Todd Haynes followed Superstar with his first full-length feature, the Genet-inspired Poison, which interweaves three apparently unconnected stories' and won the grand jury prize at the Sundance Film Festival.
Whereas some compared it to Fassbinder films, Haynes himself believes that Vincente Minnelli and Walt Disney were stronger influences on his approach to the film.

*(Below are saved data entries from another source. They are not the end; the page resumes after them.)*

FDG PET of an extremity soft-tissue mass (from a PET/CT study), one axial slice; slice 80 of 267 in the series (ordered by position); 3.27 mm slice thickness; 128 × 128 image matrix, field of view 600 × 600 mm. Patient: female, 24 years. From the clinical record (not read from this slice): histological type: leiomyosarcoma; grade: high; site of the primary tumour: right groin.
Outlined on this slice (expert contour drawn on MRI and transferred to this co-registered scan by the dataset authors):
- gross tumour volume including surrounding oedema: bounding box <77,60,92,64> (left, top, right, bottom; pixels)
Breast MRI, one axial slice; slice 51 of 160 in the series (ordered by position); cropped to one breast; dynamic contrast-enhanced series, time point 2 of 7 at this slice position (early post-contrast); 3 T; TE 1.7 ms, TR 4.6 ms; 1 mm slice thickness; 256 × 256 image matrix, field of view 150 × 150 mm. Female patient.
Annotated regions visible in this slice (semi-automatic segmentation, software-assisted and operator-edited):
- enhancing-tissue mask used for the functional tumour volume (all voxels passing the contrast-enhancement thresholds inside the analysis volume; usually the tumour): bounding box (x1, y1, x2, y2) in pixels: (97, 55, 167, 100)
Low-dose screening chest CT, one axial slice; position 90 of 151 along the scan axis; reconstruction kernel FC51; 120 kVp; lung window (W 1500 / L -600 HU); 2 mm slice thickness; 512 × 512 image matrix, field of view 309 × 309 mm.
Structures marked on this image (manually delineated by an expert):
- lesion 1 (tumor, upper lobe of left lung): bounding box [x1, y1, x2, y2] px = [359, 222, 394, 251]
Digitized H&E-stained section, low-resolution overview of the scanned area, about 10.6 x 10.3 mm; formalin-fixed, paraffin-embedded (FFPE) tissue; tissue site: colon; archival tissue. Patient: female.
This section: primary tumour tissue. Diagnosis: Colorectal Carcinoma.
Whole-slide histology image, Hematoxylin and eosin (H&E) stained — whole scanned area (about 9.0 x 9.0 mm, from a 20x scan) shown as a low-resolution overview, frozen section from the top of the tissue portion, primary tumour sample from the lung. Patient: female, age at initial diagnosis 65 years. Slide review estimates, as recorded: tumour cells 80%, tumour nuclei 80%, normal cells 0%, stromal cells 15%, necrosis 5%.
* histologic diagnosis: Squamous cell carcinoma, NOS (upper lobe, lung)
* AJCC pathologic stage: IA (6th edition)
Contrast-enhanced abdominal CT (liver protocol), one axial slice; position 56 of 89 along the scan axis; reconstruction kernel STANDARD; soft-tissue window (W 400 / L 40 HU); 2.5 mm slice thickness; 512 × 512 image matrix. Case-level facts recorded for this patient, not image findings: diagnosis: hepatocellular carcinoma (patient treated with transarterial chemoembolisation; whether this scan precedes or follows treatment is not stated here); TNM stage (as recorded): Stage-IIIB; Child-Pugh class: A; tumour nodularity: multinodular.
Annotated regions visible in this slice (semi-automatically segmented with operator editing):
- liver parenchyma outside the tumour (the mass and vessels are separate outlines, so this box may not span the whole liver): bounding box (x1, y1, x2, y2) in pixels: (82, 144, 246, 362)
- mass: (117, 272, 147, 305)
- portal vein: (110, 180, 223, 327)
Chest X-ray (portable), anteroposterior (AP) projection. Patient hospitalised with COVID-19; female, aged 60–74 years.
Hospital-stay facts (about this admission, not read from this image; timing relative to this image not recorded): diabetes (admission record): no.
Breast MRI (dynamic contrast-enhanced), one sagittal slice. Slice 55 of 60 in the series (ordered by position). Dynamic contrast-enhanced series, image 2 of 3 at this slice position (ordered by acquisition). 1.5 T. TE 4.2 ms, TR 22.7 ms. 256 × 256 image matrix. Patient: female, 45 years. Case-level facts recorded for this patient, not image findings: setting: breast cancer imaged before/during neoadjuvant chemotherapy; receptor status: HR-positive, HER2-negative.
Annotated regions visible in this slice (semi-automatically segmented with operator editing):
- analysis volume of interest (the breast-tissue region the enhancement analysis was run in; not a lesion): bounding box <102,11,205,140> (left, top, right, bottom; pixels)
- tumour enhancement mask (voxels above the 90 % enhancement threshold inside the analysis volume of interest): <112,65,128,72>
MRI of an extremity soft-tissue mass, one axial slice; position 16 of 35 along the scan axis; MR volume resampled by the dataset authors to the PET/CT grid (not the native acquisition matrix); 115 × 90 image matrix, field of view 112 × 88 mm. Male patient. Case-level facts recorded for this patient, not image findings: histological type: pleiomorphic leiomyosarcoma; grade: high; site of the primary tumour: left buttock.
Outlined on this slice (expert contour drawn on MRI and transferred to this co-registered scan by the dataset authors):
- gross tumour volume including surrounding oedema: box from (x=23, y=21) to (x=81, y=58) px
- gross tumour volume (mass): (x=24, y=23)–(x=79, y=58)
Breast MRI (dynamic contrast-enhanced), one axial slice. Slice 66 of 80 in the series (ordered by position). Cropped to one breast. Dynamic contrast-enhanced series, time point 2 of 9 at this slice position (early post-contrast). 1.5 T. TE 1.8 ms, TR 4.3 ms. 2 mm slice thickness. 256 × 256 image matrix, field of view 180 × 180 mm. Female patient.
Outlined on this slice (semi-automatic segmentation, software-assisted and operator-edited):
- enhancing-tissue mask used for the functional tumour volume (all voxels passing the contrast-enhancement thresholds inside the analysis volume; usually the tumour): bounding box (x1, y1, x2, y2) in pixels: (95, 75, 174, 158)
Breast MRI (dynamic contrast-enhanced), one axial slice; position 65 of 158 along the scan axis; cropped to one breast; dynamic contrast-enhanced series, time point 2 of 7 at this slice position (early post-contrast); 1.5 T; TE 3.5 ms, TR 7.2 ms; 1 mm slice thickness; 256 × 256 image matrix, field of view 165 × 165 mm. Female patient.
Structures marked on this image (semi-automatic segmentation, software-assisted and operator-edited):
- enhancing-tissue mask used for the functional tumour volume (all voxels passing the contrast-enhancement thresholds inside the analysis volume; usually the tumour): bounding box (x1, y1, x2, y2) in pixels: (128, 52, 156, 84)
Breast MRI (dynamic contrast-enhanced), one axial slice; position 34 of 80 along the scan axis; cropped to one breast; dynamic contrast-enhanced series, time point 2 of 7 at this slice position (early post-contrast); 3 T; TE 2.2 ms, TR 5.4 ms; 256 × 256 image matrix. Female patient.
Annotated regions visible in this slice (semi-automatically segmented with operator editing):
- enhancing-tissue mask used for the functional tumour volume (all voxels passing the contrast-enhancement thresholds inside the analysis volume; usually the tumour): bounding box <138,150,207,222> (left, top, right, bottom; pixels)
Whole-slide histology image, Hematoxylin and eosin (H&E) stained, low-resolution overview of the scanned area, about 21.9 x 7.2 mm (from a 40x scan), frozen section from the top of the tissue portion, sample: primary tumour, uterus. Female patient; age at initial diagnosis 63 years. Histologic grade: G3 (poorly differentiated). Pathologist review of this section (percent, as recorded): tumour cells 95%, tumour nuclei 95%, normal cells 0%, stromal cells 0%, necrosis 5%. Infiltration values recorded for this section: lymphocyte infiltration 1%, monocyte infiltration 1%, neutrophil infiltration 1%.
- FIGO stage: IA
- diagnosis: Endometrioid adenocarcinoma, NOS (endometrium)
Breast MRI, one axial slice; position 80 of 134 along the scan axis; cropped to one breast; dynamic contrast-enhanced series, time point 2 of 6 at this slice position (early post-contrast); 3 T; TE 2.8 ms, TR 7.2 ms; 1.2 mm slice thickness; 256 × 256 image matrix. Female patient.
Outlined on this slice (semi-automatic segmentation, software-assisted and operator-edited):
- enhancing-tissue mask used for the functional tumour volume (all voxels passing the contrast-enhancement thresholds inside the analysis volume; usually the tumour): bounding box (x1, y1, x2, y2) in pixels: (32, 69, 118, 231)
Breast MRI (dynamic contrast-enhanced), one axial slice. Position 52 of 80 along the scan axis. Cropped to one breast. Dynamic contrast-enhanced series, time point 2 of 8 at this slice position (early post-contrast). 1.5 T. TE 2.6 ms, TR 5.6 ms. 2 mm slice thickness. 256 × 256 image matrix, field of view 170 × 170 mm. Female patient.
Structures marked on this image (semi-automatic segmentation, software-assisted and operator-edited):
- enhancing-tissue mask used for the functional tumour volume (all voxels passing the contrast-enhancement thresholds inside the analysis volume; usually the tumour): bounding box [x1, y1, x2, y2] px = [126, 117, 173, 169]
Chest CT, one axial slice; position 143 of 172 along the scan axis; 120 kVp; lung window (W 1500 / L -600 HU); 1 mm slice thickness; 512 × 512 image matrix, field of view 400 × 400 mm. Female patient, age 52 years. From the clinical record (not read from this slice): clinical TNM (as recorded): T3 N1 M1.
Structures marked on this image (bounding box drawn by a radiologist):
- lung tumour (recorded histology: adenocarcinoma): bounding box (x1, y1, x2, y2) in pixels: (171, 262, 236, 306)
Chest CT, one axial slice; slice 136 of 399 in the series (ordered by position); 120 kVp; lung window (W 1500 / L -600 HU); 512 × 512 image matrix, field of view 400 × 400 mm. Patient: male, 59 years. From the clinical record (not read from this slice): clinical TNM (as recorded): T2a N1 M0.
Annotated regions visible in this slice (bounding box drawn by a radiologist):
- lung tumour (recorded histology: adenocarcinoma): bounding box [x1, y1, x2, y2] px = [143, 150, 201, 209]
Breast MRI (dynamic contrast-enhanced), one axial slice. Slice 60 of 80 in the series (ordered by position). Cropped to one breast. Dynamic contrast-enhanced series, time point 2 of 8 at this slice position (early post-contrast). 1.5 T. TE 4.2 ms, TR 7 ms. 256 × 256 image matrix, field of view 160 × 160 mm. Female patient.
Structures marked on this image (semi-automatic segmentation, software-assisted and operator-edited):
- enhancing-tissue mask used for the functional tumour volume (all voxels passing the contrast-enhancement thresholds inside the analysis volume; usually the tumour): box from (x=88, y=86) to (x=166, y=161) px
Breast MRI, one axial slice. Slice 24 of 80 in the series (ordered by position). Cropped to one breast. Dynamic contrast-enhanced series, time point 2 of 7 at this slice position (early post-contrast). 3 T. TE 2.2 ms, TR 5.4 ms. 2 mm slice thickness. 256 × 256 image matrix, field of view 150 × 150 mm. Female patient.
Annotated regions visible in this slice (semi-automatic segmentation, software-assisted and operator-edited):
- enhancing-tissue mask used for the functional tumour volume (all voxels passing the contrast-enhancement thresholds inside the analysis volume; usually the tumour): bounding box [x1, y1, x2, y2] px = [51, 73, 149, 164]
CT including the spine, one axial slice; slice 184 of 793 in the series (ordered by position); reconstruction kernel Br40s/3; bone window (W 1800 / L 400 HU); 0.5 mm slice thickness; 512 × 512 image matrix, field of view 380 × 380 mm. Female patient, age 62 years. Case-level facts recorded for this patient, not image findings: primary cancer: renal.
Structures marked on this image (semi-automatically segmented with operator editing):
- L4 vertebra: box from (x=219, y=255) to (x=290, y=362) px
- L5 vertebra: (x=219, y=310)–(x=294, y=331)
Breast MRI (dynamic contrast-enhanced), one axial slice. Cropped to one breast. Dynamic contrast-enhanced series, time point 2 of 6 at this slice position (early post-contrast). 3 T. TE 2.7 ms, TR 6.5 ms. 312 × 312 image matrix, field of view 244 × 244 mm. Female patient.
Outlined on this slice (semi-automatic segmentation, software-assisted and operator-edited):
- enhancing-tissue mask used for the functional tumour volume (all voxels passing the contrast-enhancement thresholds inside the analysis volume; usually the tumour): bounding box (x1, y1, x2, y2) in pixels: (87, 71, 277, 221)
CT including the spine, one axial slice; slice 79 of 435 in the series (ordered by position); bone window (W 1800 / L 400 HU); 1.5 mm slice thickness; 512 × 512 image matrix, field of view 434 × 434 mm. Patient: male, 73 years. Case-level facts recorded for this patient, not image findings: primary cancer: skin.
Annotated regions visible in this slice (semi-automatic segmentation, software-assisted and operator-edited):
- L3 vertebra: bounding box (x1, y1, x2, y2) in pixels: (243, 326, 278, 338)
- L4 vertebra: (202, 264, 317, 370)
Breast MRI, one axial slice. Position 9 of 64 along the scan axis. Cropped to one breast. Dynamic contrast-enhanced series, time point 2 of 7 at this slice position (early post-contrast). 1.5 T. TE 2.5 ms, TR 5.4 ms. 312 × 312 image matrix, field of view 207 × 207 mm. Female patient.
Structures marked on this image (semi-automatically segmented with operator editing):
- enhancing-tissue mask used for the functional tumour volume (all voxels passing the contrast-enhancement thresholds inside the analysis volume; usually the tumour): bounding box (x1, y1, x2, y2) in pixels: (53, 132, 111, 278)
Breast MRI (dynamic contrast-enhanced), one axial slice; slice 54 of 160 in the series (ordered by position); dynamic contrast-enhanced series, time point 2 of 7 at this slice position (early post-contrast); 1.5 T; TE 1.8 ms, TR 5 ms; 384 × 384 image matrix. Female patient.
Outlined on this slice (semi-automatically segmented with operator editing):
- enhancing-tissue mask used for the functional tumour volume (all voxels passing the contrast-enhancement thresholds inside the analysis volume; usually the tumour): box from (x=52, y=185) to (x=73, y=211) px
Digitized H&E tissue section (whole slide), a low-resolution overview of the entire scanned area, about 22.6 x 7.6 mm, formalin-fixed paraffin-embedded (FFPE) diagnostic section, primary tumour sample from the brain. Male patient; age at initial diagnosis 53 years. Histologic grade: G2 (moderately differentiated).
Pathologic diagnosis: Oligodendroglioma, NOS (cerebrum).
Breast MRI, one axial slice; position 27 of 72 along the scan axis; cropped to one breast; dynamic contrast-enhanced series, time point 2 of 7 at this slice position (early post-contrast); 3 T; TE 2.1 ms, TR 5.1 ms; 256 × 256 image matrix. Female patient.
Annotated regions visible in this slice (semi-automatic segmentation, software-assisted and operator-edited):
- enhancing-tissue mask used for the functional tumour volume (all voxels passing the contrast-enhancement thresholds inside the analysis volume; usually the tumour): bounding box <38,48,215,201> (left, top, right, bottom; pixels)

In between making Poison and Safe, Todd Haynes directed the half-hour short, Dottie Gets Spanked, which he describes as the most autobiographical film he has made. "As a boy I was obsessed with Lucille Ball and I got to see her show being filmed and, to give her a book," he says. "I was seven. When I met her she was this scary general, this terror who was dominating every aspect of the production. Yet she chose, to portray to the world this polar opposite persona, this whiny, vulnerable, child-like character - a baby-woman really."
Todd Haynes will delve into his more recent past for his next movie, an as-yet-untitled picture set in the heyday of glitter rock in the early Seventies. "It will be a fictionalisation of a few characters based loosely on real people," he, says. "What it needs to be is a film as stylised and camp and humorous as glitter rock was. Some of, my favourite music comes from that time - the music was so postured and so smart and so referential, but it was incredibly emotional and beautiful and powerful. And that Seventies climate seems so different culturally and politically to today's."
A sad footnote to Todd Haynes's visit to Dublin came later that night as he was looking for a taxi on South Great George's Street and he was attacked. "I got slugged in the face with a brass knuckle," he said after he returned to Brooklyn. "I didn't even see the guys coming. I only heard them laugh after they'd hit me. They broke my nose in two places. I got two black eyes, and cuts on my nose. I was lucky, though. I can breathe normally. Even that night, I could breathe through both nostrils. I've never been queer-bashed before. It was the first time. That was my adventure in Dublin.